Adler32 has an entirely different purpose than MD5. Adler32 is a checksum. MD5 is a secure message digest. Adler32 is for quick hashes, has a small bit space, and simple algorithm. Its collision rate is low, but not low enough to be secure. MD5, SHA, and other cryptographic/secure hashes (or message digests) have much larger bitspaces and more complex algorithms, thus have far fewer collisions. Compare SHA2-256, for example; 256 bits compared to Adler32's measly 32 bits.
Adler does have its purpose, in hash tables for instance, or rapid data integrity checks. Still, it is not designed with the same purpose as MD5 or other secure digests.

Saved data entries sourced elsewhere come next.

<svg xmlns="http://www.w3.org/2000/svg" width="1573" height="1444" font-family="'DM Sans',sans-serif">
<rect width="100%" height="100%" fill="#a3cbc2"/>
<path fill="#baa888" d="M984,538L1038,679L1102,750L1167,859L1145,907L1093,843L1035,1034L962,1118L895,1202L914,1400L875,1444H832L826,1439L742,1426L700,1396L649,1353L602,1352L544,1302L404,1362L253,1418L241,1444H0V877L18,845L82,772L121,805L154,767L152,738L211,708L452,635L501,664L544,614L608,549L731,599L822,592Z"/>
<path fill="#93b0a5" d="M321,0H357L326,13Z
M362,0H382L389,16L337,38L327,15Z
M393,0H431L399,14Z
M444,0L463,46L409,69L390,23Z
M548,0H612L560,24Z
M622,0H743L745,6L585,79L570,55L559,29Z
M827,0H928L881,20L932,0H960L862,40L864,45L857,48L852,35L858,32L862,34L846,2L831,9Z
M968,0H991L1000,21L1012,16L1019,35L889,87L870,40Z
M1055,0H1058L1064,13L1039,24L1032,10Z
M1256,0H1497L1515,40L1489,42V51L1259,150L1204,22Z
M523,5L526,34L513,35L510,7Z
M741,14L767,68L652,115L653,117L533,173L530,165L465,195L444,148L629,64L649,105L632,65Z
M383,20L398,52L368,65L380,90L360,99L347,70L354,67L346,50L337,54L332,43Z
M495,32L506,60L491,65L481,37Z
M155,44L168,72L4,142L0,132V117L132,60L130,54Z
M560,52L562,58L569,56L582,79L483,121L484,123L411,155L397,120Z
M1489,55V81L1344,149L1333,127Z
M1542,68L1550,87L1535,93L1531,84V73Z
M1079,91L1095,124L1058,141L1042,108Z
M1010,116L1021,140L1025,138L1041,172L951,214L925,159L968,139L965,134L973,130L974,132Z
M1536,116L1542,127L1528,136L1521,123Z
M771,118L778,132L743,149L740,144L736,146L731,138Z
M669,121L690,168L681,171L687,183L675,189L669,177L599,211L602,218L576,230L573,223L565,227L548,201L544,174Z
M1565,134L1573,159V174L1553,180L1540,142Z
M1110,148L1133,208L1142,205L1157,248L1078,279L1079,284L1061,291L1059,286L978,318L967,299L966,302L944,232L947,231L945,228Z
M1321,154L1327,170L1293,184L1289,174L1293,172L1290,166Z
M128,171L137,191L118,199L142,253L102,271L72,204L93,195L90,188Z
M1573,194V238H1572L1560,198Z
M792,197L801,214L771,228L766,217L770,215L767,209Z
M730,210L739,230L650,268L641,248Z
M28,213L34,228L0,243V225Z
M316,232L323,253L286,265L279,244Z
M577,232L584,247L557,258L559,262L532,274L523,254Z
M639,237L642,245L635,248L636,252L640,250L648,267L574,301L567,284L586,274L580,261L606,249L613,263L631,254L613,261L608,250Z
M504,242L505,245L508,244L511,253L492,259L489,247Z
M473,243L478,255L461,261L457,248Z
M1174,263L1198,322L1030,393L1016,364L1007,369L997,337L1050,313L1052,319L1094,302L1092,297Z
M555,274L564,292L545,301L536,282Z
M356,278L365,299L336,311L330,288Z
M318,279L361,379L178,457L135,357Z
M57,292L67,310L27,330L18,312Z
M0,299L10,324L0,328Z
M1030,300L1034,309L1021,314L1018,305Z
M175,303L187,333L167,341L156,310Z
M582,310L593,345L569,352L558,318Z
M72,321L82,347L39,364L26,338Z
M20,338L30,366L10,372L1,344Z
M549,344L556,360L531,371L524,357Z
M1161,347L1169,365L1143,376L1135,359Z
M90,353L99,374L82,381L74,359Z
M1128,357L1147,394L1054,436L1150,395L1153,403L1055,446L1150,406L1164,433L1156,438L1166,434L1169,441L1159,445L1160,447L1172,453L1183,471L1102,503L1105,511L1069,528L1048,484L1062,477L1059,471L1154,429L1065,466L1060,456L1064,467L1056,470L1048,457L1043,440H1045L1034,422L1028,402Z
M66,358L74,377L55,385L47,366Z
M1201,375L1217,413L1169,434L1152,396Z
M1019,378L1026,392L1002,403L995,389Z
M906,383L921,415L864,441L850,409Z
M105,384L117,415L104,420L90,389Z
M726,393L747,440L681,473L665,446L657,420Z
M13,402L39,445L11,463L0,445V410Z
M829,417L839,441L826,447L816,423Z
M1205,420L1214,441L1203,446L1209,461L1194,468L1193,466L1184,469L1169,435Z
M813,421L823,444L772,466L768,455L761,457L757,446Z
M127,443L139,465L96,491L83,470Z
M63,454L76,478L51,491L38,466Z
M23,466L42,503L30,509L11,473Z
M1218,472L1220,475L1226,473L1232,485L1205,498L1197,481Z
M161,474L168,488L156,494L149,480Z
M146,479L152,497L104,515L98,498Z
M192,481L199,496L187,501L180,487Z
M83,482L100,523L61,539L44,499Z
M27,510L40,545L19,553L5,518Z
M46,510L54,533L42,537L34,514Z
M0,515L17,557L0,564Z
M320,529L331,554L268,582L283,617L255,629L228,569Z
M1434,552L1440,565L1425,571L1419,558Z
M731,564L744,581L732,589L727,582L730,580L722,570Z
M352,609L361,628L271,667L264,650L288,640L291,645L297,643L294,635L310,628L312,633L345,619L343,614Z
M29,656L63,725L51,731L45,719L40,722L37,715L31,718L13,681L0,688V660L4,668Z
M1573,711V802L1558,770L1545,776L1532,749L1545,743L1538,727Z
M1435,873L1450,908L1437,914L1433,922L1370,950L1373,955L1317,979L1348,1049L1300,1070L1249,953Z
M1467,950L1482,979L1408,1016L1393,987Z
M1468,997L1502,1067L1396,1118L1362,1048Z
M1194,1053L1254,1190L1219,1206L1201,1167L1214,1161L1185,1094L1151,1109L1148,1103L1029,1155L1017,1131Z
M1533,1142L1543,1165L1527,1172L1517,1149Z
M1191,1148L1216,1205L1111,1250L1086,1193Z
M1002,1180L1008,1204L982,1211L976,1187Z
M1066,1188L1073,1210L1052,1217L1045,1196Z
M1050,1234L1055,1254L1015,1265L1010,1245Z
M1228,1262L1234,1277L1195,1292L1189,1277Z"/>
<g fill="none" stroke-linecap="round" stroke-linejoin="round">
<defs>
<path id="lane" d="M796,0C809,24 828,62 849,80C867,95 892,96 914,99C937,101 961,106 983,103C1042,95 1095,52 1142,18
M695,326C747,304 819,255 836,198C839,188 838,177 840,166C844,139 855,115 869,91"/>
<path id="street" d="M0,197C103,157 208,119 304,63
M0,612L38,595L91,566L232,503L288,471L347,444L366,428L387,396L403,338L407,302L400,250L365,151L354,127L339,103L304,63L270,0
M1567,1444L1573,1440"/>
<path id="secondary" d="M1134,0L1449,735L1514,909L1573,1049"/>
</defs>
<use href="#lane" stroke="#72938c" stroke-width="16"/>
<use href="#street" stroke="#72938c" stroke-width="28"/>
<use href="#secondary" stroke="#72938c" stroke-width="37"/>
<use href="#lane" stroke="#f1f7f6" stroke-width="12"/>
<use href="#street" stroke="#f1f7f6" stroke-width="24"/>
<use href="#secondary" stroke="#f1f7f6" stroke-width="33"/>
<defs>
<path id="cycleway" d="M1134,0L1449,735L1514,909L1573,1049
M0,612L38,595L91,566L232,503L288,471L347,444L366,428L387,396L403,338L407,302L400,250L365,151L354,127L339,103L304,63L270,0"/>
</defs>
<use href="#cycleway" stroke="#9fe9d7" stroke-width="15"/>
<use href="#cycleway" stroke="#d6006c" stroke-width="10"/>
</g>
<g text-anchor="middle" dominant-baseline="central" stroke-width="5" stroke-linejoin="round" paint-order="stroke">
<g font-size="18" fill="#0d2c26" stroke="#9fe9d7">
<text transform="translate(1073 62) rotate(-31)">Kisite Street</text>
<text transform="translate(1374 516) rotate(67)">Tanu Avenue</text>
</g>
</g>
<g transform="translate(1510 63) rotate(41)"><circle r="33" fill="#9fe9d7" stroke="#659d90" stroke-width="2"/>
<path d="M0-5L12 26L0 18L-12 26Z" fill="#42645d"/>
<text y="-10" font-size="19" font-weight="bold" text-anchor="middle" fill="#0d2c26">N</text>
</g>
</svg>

BTW, if a simple but somewhat reliable checksum is what you need, then it seems Fletcher out-performs Adler. I'd speculate they both out-perform CRC, though perhaps not a simple addition based checksum (though it is very prone to collisions). If you want BOTH performance AND security, then use BOTH algorithms. Have the checksum algorithm used as a quick calculation and lookup, then use the larger digest for a more thorough confirmation if found.
To answer your question on ensuring the validity of archives, I would say that it would probably suffice just fine. Best choice? Questionable. Possibility of error? Very low.

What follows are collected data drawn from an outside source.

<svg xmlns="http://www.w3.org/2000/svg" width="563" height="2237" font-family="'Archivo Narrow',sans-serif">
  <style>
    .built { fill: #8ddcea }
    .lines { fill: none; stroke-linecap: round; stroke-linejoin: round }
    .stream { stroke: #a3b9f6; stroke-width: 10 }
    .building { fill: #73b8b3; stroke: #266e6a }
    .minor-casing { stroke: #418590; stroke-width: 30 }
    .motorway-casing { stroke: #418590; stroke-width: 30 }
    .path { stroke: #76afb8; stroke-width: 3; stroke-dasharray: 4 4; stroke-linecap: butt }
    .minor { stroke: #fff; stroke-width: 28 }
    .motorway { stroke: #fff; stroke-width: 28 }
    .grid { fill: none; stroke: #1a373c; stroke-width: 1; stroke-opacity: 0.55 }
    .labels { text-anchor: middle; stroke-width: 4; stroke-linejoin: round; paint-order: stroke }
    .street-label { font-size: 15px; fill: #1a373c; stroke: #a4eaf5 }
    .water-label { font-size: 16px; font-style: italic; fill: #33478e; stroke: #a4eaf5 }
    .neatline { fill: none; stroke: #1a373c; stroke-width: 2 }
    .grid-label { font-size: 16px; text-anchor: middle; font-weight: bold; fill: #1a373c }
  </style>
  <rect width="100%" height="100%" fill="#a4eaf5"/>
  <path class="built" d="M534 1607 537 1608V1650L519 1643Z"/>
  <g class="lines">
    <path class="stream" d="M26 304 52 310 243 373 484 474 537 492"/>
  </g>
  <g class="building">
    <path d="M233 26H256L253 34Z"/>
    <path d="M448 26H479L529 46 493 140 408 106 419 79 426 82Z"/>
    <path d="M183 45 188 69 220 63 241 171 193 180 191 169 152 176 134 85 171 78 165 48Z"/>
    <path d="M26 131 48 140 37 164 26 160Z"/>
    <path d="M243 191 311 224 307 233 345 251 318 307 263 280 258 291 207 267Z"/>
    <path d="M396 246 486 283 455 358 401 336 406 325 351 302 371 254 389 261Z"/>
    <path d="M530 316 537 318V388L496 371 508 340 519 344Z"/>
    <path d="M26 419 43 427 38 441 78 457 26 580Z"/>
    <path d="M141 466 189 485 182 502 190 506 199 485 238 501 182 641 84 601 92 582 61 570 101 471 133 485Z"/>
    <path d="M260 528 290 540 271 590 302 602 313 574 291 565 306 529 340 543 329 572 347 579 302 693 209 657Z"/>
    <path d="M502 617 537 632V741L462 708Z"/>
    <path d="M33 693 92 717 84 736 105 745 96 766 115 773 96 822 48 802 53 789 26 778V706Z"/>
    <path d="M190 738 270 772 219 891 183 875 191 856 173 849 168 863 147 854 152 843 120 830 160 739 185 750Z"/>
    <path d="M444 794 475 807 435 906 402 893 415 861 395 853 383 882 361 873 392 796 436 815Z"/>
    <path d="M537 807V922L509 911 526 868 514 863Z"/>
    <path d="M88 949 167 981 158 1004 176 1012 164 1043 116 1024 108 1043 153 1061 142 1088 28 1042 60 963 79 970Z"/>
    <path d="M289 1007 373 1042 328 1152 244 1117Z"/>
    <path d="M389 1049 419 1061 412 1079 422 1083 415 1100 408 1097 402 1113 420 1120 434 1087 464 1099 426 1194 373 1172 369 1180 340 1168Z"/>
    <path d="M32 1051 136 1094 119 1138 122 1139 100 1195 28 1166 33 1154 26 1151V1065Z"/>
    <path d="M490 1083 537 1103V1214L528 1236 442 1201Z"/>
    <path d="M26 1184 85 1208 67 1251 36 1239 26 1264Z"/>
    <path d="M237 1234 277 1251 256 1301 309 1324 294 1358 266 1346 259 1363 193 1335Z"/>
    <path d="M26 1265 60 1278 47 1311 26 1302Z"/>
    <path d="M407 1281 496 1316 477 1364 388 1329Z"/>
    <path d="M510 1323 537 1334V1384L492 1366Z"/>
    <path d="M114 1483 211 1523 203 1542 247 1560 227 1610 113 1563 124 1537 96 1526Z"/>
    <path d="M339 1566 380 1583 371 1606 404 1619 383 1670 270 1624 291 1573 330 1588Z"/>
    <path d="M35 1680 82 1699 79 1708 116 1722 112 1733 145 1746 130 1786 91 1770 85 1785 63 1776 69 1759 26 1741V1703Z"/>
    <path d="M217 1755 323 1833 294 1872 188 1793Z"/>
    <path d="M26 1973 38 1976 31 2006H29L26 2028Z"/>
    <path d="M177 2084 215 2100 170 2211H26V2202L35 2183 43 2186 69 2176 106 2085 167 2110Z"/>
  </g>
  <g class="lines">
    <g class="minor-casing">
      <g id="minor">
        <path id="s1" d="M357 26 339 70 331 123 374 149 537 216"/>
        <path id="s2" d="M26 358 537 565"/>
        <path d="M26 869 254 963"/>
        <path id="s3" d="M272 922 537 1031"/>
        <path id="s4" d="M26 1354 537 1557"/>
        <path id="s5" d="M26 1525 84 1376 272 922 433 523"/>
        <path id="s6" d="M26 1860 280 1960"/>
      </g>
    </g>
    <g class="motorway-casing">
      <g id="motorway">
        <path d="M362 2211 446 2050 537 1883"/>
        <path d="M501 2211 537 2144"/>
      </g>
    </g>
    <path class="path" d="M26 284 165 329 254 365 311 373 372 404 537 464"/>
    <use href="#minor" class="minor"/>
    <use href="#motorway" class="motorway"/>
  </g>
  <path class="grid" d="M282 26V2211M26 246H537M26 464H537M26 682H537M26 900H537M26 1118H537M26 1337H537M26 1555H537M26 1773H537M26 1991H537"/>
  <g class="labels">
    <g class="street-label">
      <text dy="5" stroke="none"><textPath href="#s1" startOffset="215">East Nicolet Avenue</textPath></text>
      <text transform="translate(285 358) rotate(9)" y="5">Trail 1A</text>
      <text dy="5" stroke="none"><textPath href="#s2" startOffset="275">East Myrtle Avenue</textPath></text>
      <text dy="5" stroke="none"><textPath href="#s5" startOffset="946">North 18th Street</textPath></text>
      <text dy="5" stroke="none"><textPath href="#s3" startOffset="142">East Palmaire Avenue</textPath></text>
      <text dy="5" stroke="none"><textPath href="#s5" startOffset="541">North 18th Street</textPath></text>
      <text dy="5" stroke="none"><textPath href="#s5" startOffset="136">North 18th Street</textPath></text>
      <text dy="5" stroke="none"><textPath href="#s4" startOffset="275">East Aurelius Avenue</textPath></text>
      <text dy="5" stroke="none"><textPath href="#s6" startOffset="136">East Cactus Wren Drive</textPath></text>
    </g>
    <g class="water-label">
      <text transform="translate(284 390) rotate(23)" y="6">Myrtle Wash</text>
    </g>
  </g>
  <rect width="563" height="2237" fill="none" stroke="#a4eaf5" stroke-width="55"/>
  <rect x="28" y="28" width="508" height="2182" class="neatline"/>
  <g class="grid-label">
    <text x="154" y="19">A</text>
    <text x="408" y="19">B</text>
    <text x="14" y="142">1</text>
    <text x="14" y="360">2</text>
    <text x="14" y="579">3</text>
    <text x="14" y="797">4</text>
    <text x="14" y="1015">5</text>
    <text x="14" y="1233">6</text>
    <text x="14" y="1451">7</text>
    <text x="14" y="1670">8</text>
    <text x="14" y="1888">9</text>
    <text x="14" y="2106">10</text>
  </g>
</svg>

This is an ancient algorithm; one which, as the Wikipedia page says, "trades accuracy for speed". In short, no, you shouldn't rely on it.
The point is that with multiple corruptions, this checksum might still pass as "okay". Due to the avalanche effect, this is significantly less likely to occur in modern algorithms (even the old MD5).
For today's machines, speed is not so much of a concern, therefore I'd suggest using a modern algorithm (whichever is current), even for files in the TB range. The insignificant time savings you'd get with an old checksum system are IMHO not enough to balance the significantly increased risk of undetected data corruption - and honestly, 20GB of files is not that much data these days that you'd need to use weak (and I daresay broken) algorithms.
It is less reliable than say MD5 or CRC (about the same as CRC actually). Advantage is speed, disadvantage is more showing for short data (few hundred bytes) - the meaning is that the distribution of hash values does not cover very well the available 32bit output. For big files it is a good choice.
Adler-32 and MD5 are not comparable in this way. MD5 is actually intended to be a cryptographic checksum when you want to make sure that a file hasn't been tampered with by an adversary, while Adler-32 (and also CRC, which is comparable to Adler-32) is intended for making sure a file hasn't been tampered with by accident (integrity checksum.)
MD5 is actually considered broken for its cryptographic purposes, and is only useful now as an integrity check when you want more bits for certainty. The only way Adler-32 can be "less reliable" is that it allows potentially more bits to be altered while retaining the same output, which means there is more room for collisions.
This link gives a good discussion as to how using Adler-32 can provide performance benefits for some kinds of code which needs to use cryptographic sums for added certainty. Namely, that you can use the smaller and cheap checksum to see if doing the more expensive MD5/SHA/Whirlpool is worth considering in the event of changed files.